TASK INSTRUCTIONS:
Some of the lines below need repeating. Reproduce exactly those between the lines holding "Light descend to" and "sweep the dust", inclusive.

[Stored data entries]

= = = = = = =

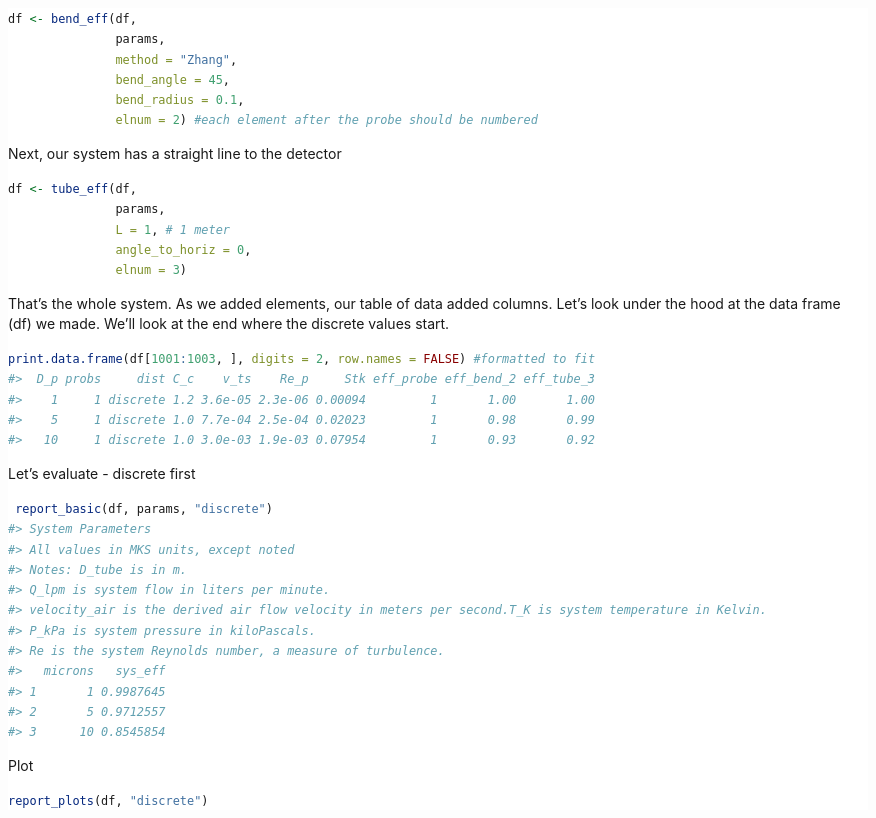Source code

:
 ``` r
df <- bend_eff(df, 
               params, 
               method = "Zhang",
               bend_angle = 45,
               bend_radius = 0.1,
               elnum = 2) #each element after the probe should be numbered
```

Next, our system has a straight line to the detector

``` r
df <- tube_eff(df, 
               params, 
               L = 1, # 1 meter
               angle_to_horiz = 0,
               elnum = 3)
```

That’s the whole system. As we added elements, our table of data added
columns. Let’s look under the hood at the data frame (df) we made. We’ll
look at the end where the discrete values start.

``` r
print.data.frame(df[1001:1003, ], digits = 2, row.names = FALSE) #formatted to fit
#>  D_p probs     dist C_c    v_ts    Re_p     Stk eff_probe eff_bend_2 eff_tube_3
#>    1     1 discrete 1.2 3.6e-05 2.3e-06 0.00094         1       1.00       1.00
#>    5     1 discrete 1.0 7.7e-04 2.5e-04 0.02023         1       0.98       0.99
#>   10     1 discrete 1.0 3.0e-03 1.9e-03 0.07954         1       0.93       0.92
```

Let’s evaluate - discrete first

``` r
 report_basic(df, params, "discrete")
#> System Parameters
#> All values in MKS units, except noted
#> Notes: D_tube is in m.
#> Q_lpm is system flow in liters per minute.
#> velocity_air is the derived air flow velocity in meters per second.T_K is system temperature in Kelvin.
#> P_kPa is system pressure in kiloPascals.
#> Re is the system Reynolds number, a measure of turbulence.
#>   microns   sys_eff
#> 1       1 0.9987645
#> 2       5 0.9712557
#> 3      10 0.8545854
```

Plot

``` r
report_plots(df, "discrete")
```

= = = = = = =

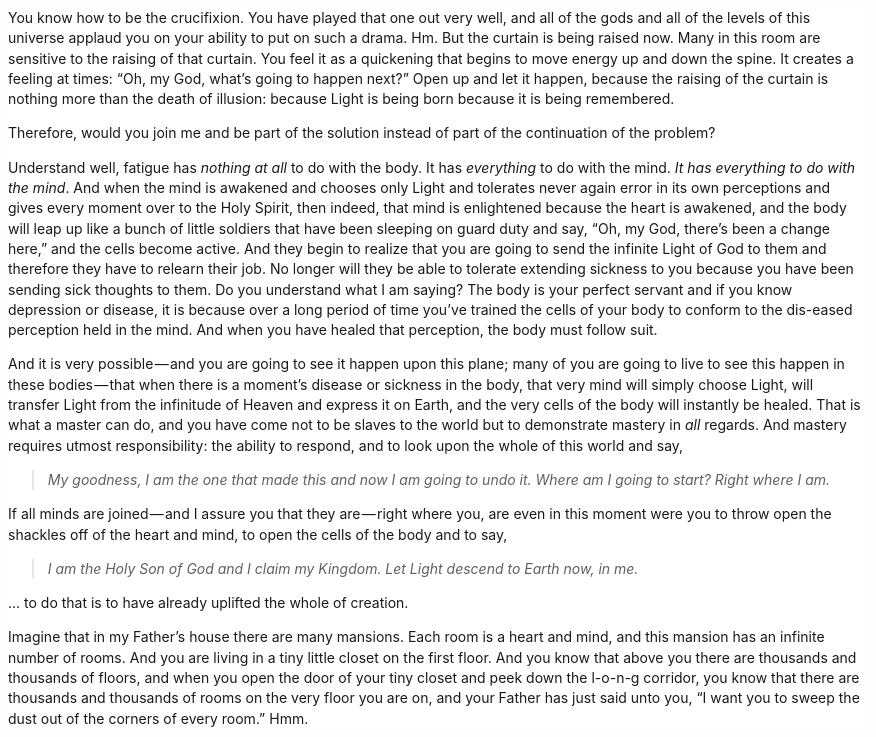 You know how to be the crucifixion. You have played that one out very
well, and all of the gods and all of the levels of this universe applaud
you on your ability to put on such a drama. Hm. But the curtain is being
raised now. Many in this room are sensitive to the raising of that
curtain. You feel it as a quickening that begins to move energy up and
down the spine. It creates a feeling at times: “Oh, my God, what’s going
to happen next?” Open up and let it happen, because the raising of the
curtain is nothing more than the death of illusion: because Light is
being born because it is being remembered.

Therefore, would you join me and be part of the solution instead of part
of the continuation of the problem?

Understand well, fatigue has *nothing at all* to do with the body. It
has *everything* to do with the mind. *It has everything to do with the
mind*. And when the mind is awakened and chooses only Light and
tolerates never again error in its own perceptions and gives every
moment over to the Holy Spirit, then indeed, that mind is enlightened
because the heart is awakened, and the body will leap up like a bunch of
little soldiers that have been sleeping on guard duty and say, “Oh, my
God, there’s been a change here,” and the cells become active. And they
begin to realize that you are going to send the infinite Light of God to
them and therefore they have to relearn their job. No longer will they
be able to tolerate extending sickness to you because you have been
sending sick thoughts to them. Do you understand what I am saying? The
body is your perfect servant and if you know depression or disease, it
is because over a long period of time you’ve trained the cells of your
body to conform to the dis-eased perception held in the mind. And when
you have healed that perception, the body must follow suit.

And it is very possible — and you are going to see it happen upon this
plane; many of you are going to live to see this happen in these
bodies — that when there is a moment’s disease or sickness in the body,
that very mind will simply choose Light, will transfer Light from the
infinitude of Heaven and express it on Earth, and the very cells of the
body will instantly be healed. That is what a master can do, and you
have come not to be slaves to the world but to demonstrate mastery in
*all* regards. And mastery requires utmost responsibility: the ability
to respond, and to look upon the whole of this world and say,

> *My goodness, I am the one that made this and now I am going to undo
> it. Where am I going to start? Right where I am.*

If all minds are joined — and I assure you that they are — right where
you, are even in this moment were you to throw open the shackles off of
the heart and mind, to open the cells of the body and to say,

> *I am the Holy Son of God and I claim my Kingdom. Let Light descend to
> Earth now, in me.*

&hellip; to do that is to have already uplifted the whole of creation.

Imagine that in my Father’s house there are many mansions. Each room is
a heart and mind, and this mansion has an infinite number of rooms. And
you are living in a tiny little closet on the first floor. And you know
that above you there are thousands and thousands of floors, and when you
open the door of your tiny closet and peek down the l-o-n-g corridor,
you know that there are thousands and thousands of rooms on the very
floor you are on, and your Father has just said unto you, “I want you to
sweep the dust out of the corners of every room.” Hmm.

= = = = = = =

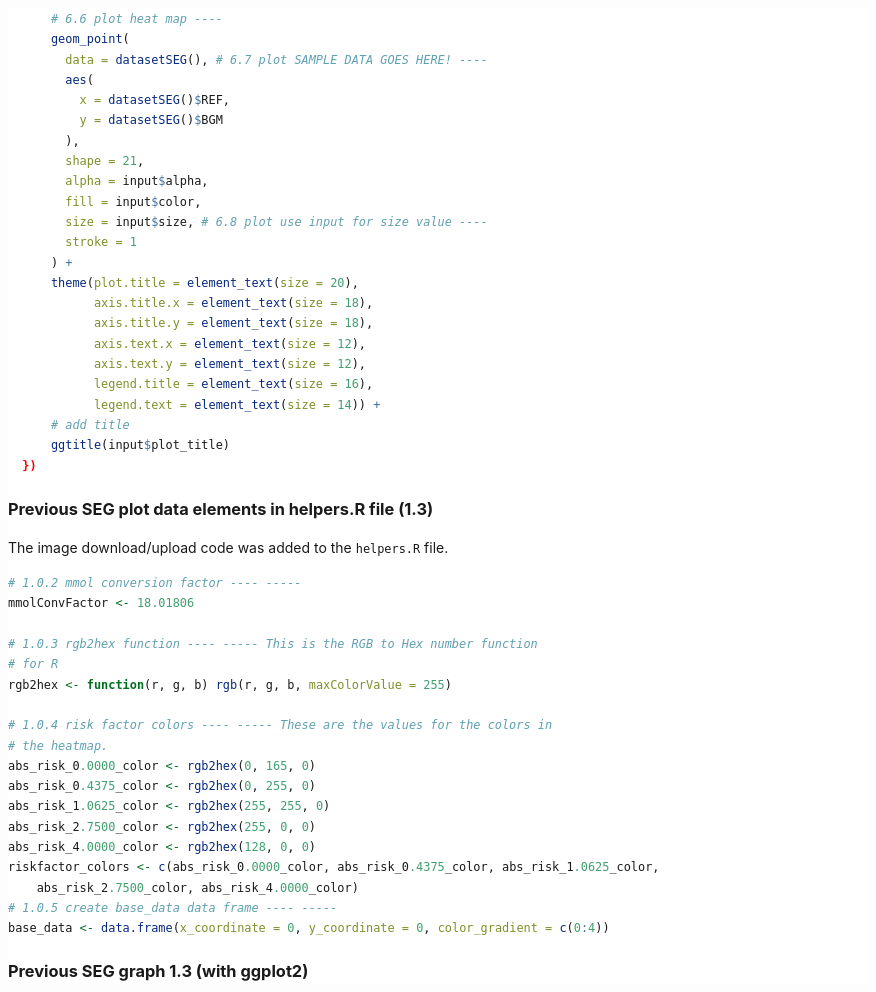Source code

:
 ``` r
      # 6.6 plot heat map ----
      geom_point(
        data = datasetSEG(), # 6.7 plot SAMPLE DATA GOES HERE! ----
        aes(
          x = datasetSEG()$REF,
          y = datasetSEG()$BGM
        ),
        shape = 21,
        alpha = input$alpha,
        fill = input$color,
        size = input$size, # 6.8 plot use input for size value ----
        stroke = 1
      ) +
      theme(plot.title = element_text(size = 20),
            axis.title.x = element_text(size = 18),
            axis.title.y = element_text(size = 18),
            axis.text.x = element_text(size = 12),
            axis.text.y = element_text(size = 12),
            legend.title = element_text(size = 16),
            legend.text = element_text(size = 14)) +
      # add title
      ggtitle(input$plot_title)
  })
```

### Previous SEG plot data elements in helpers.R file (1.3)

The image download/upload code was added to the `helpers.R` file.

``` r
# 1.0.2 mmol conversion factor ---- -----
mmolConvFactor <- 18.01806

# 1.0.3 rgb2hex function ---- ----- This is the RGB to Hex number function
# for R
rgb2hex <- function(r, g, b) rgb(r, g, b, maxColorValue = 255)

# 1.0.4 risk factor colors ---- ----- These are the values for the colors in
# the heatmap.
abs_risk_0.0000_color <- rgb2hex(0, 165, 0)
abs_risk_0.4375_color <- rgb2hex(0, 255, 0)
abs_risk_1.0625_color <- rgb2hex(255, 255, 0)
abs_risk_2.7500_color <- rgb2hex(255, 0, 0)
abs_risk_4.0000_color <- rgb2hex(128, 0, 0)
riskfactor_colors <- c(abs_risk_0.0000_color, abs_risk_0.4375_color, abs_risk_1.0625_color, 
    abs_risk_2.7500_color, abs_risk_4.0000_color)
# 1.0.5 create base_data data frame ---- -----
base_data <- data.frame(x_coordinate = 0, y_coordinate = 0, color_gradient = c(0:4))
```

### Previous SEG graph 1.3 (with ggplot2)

= = = = = = =

RESULT BELOW:
> *I am the Holy Son of God and I claim my Kingdom. Let Light descend to
> Earth now, in me.*

&hellip; to do that is to have already uplifted the whole of creation.

Imagine that in my Father’s house there are many mansions. Each room is
a heart and mind, and this mansion has an infinite number of rooms. And
you are living in a tiny little closet on the first floor. And you know
that above you there are thousands and thousands of floors, and when you
open the door of your tiny closet and peek down the l-o-n-g corridor,
you know that there are thousands and thousands of rooms on the very
floor you are on, and your Father has just said unto you, “I want you to
sweep the dust out of the corners of every room.” Hmm.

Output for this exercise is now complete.